==== Tekst do czytania ====

Jest to typowy program wspierający i przyspieszający pracę w narzędziach które i tak już istnieją, użytkownicy którzy korzystali z ChataGPT przez stronę internetową bardzo chwalą sobie wsparcie mojego programu.
Natomiast w trakcie promocji tego rozwiązania w mediach społecznościowych spotkałem się z dość bezpardonową reakcją, która przechodziła od wyśmiewania do agresji. Albo moje oprogramowanie było niepotrzebne albo okazywało się że jestem kolaborantem AI który wspiera jej rychłe zapanowanie nad światem.
Nie żebym się tym jakoś strasznie przejmował, natomiast zastanowiła mnie ogromna dysproporcja reakcji negatywnych nad pozytywnymi. Czy polskie społeczeństwo faktycznie jest tak negatywnie nastawione do AI, czy może jest to mała grupka która najgłośniej krzyczy.
Szczerze mówiąc sam widzę wiele zagrożeń takiej technologi, zwłaszcza że korporacje nie cofną się przed niczym co zapewni im władzę i zyski, patrząc jednak co się dzieje obecnie na wschodzie, to jasno widać że ludziom do zagłady zupełnie nie jest potrzebna sztuczna inteligencja, zdecydowanie lepiej działa naturalna głupota.
Postanowiłem więc, zgodnie z sentencją „Przyjaciół trzymaj blisko ale jeszcze bliżej trzymaj swoich wrogów” (Ojciec Chrzestny) poznawać i adaptować te technologie w zakresie gdzie są pożyteczne.
Jeśli odwrócimy oczy i będziemy bojkotować te rozwiązania to niestety one nie znikną dlatego korzystam ile mogę, a jeśli kiedyś przejmą kontrolę i pozbędą się ludzi to przecież również tych którzy je ignorowali :).

==== Dostarczone rekordy ====

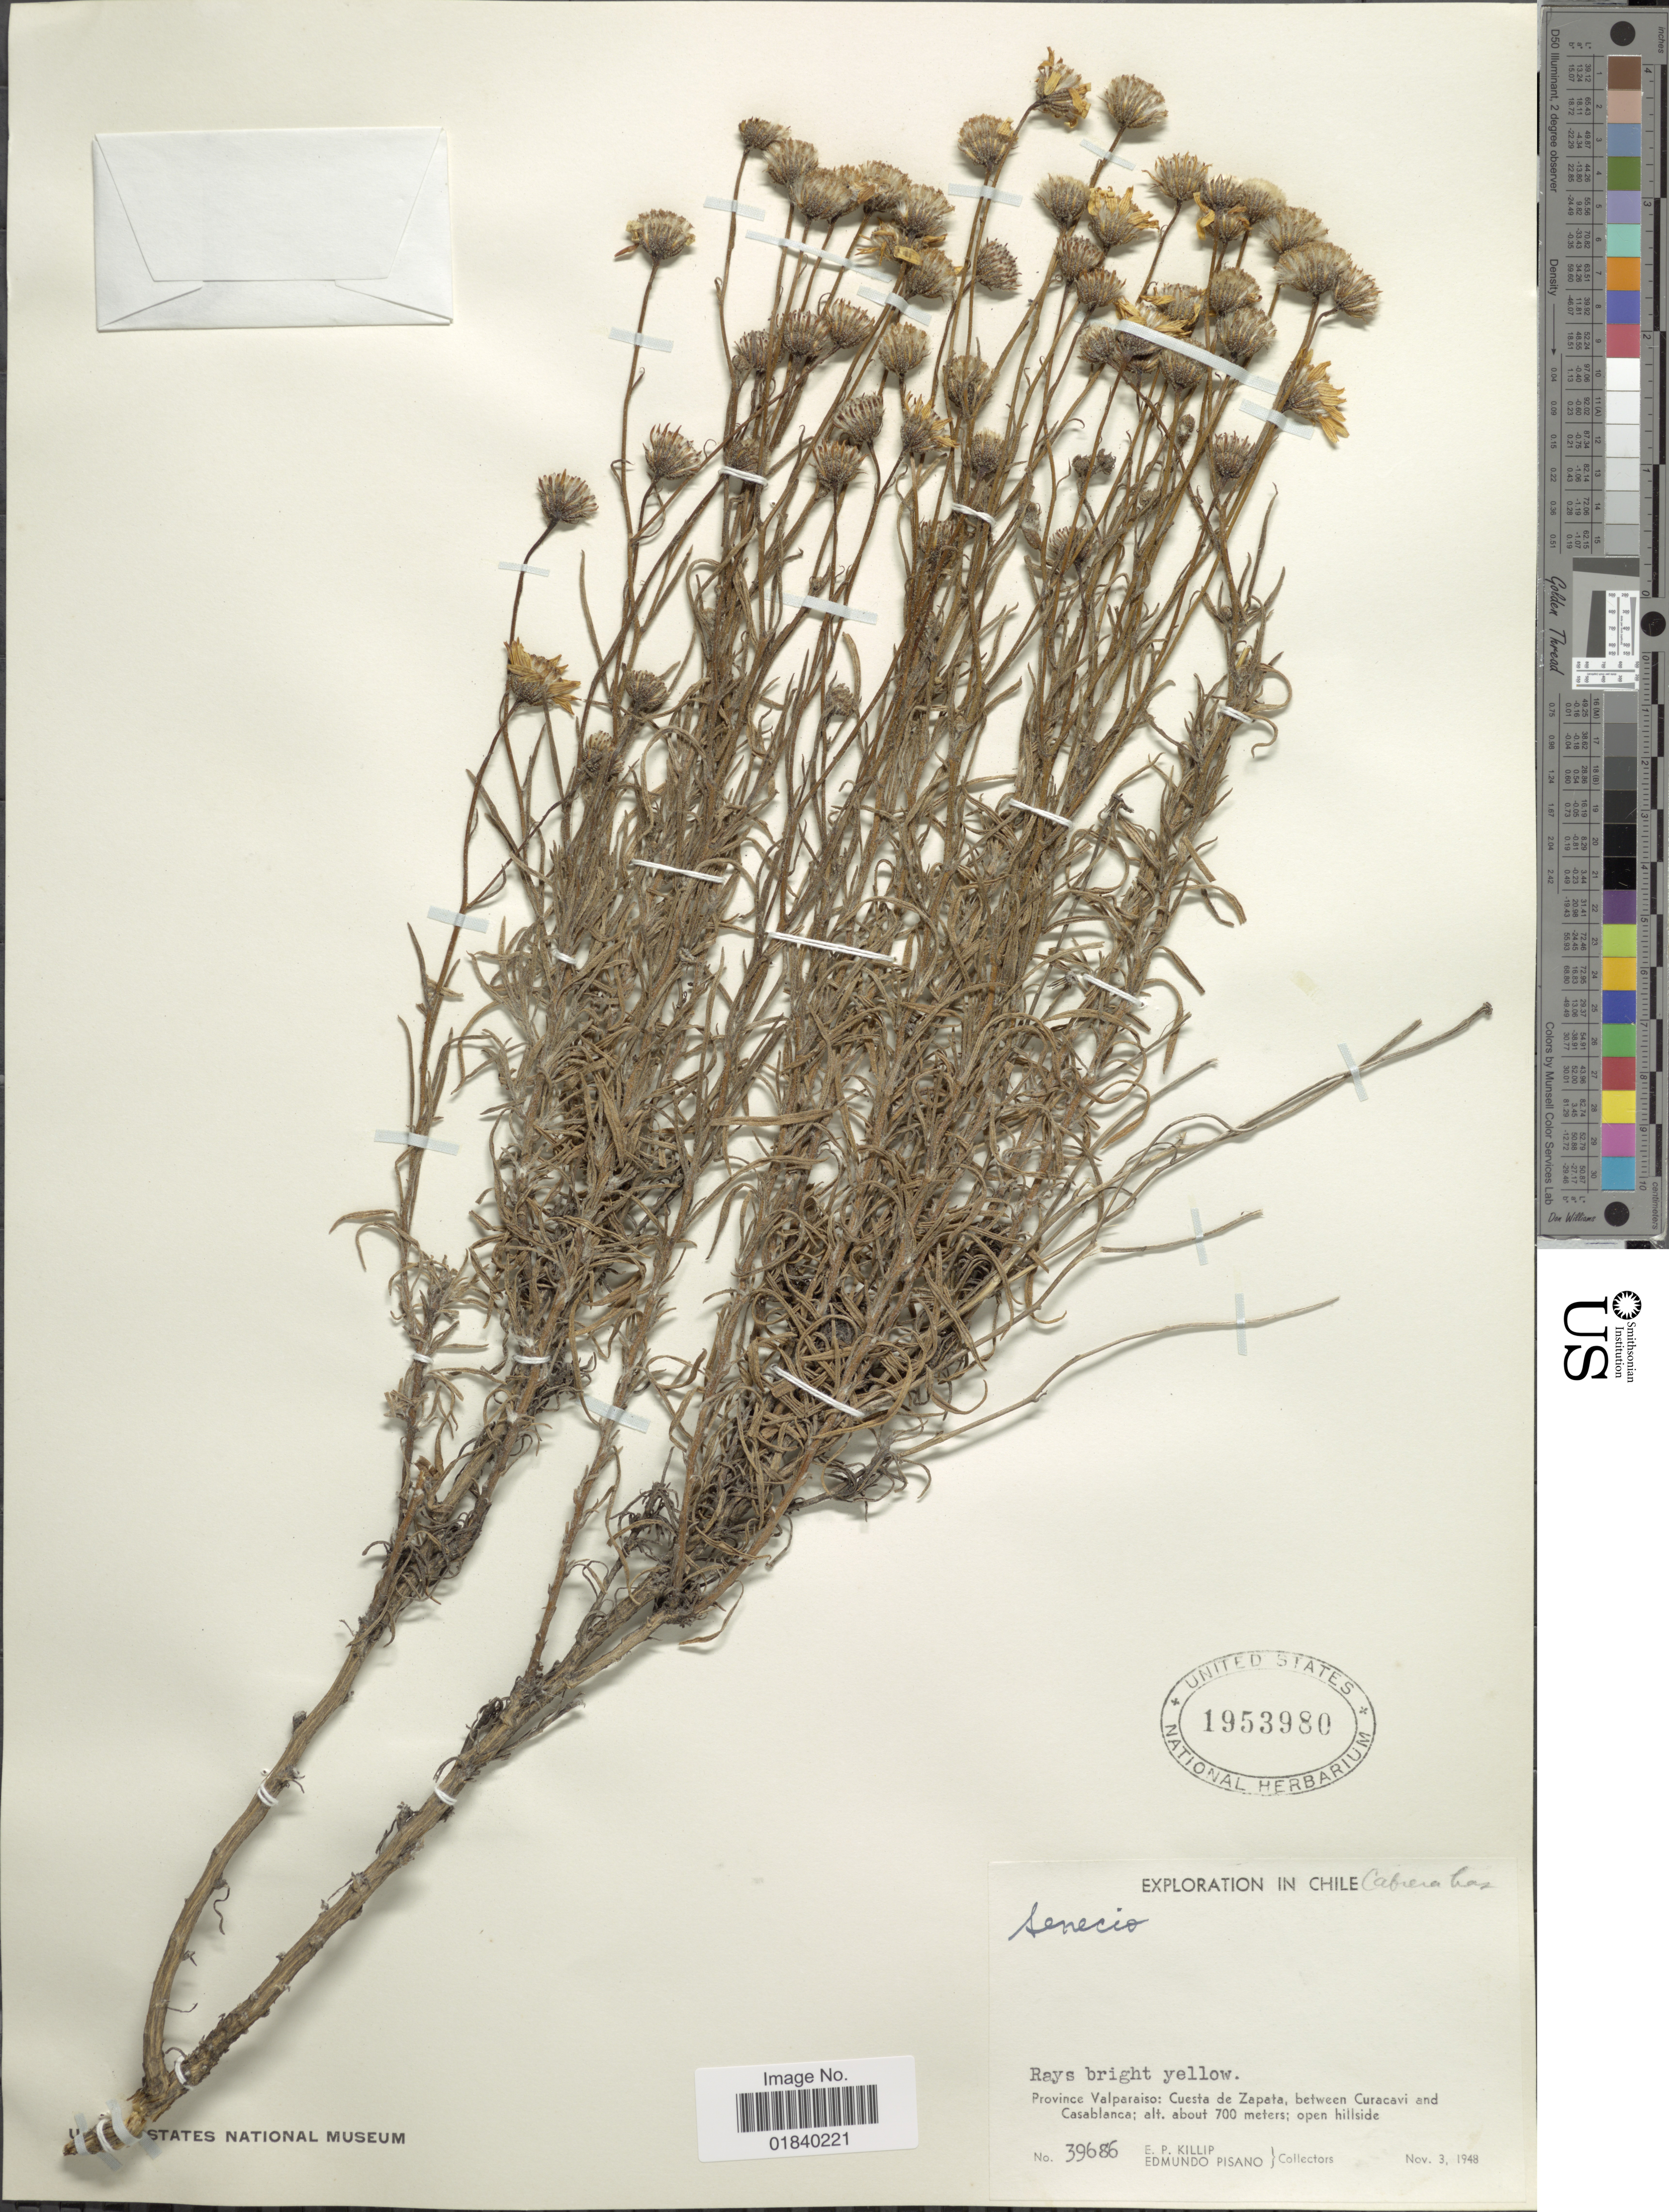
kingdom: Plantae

====
==== Dostarczone rekordy ====

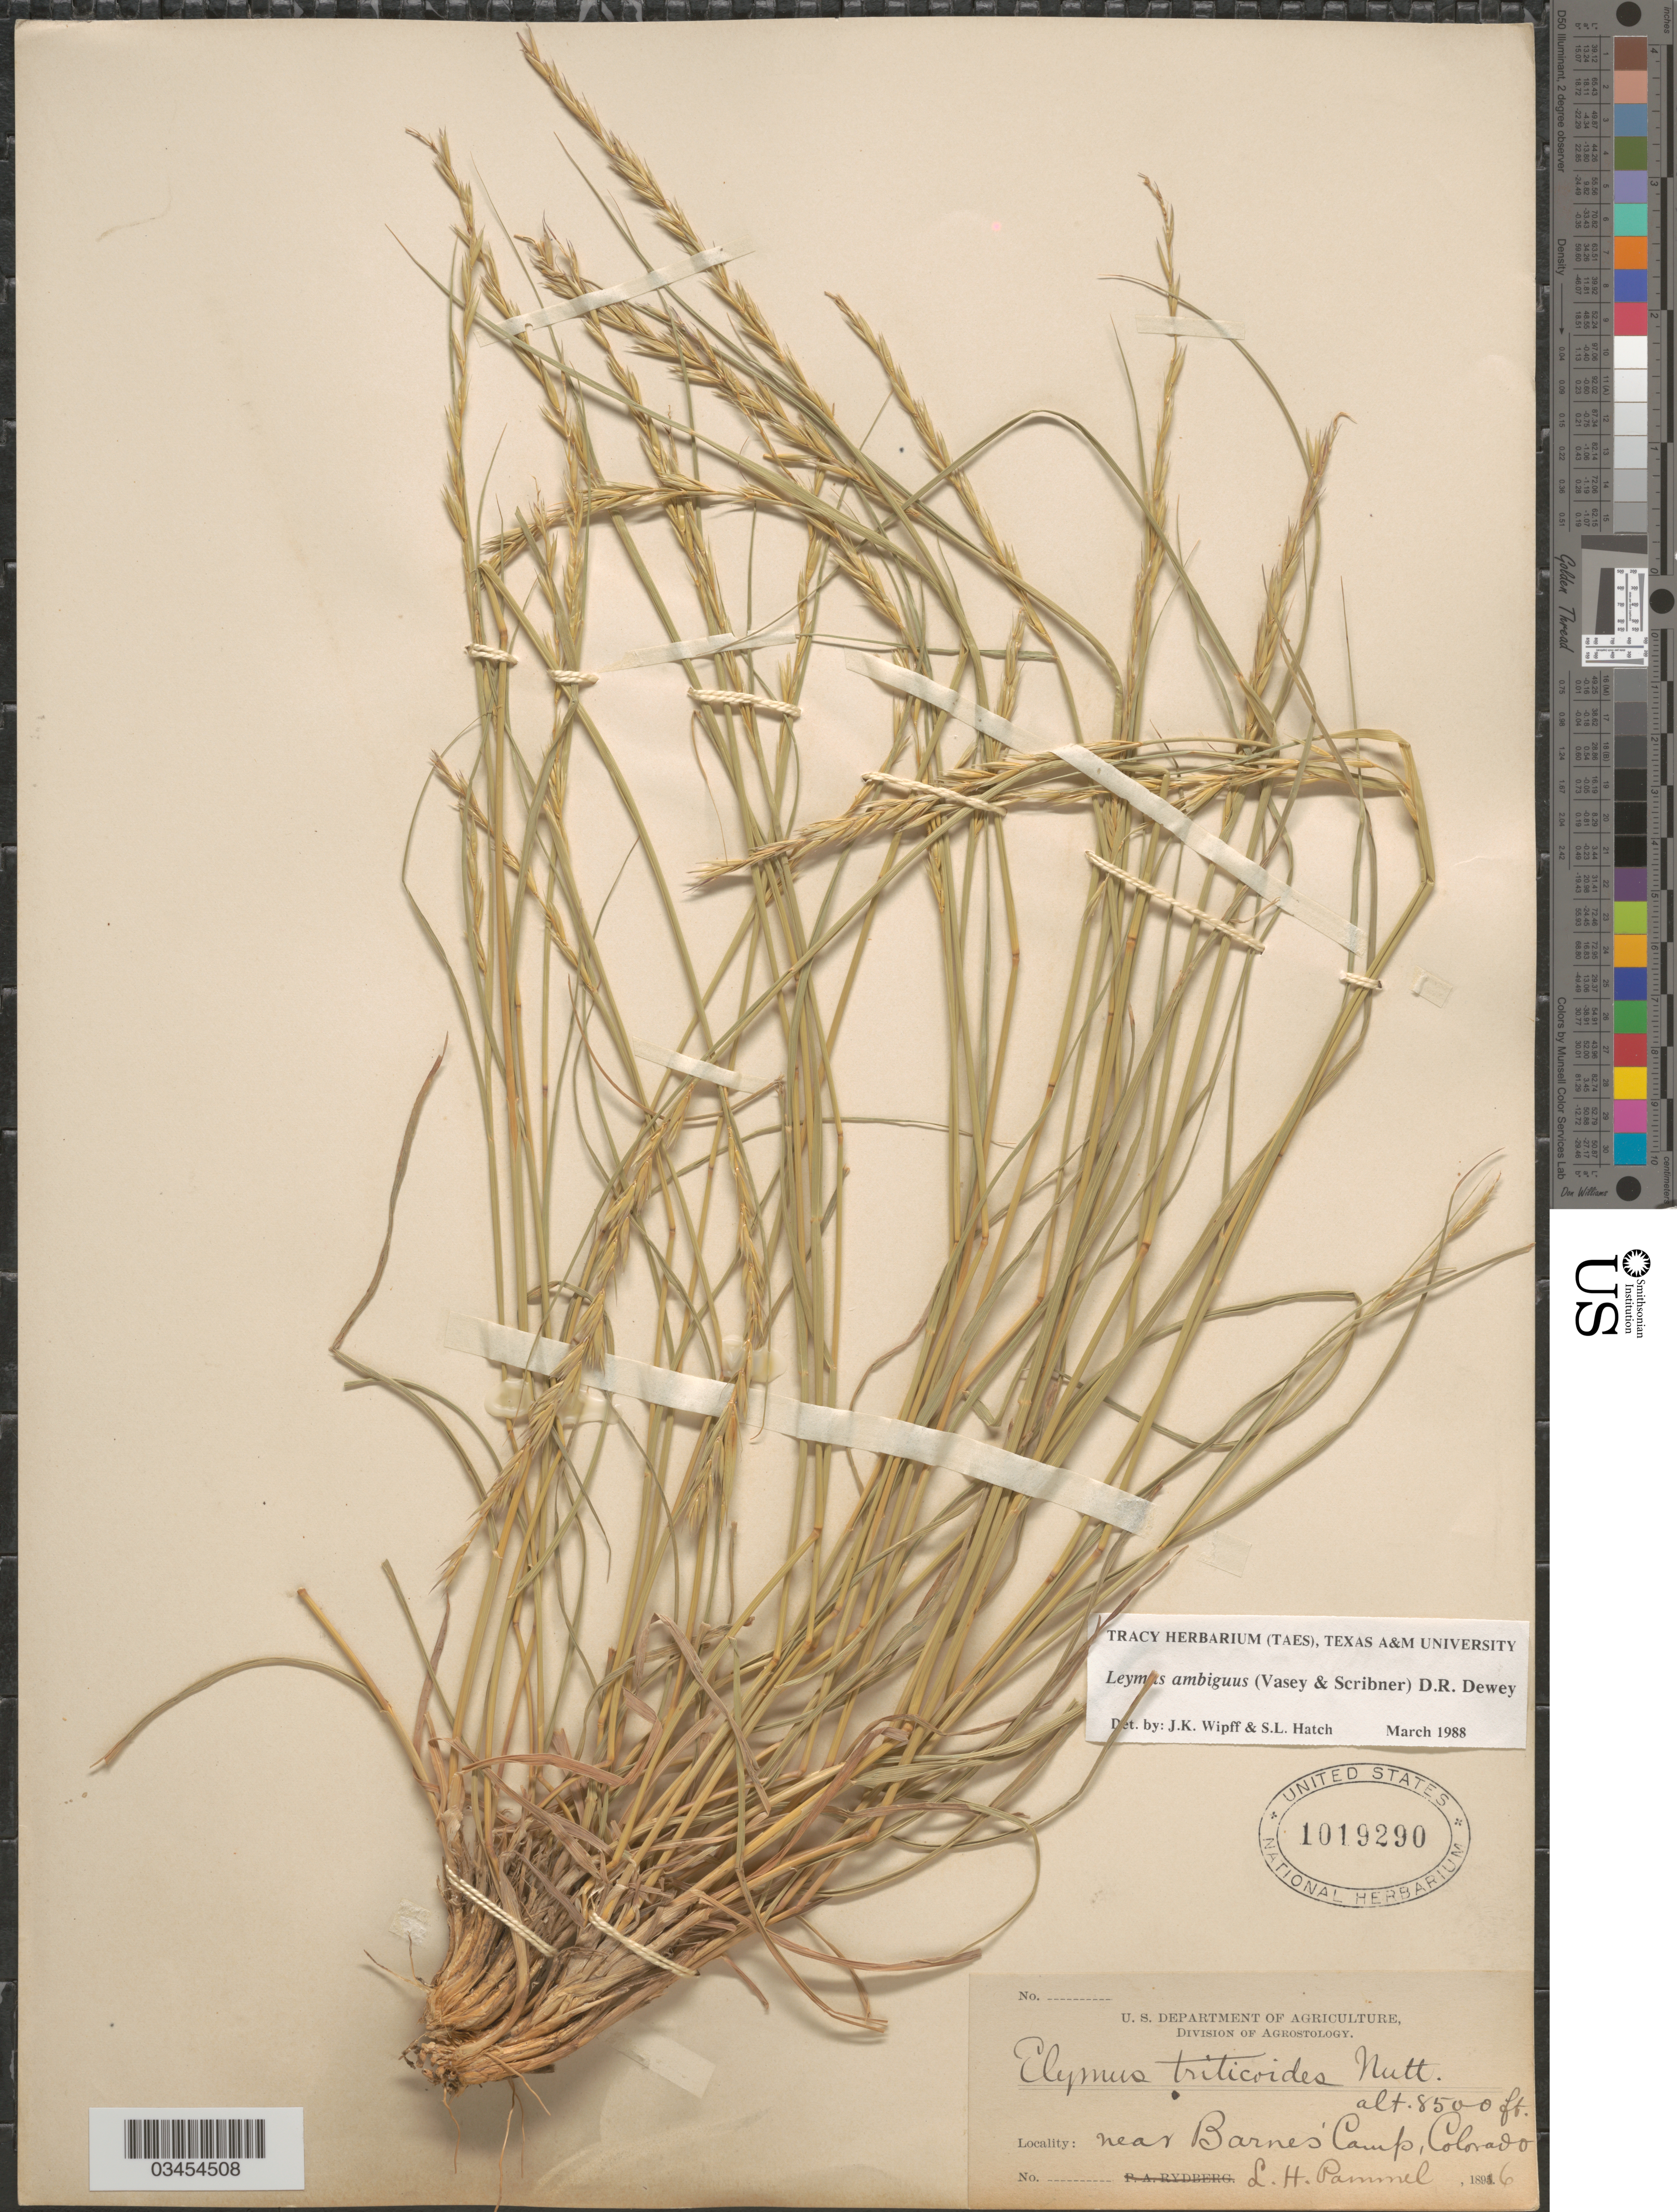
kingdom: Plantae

====

Polecenia.
[a] Zwróć bez zmian ten fragment tekstu do czytania, który otwierają słowa zawierające "Natomiast w trakcie", a zamykają słowa "zapanowanie nad światem.".
[b] Odpowiedz na poniższe pytania na podstawie tekstu do czytania.
(i) Przez co korzystali z ChataGPT użytkownicy, którzy chwalą sobie wsparcie programu?
(ii) Gdzie według tekstu promowano to rozwiązanie?
(iii) Jakie źródło podano w nawiasie przy przytoczonej sentencji?
[c] Wypisz wszystkie reakcje na program i jego promocję, które tekst do czytania nazywa wprost.

Wyniki zadań.
[a]
Natomiast w trakcie promocji tego rozwiązania w mediach społecznościowych spotkałem się z dość bezpardonową reakcją, która przechodziła od wyśmiewania do agresji. Albo moje oprogramowanie było niepotrzebne albo okazywało się że jestem kolaborantem AI który wspiera jej rychłe zapanowanie nad światem.

[b]
(i) Przez stronę internetową.
(ii) W mediach społecznościowych.
(iii) Ojciec Chrzestny.

[c]
- chwalenie sobie wsparcia programu przez użytkowników
- wyśmiewanie
- agresja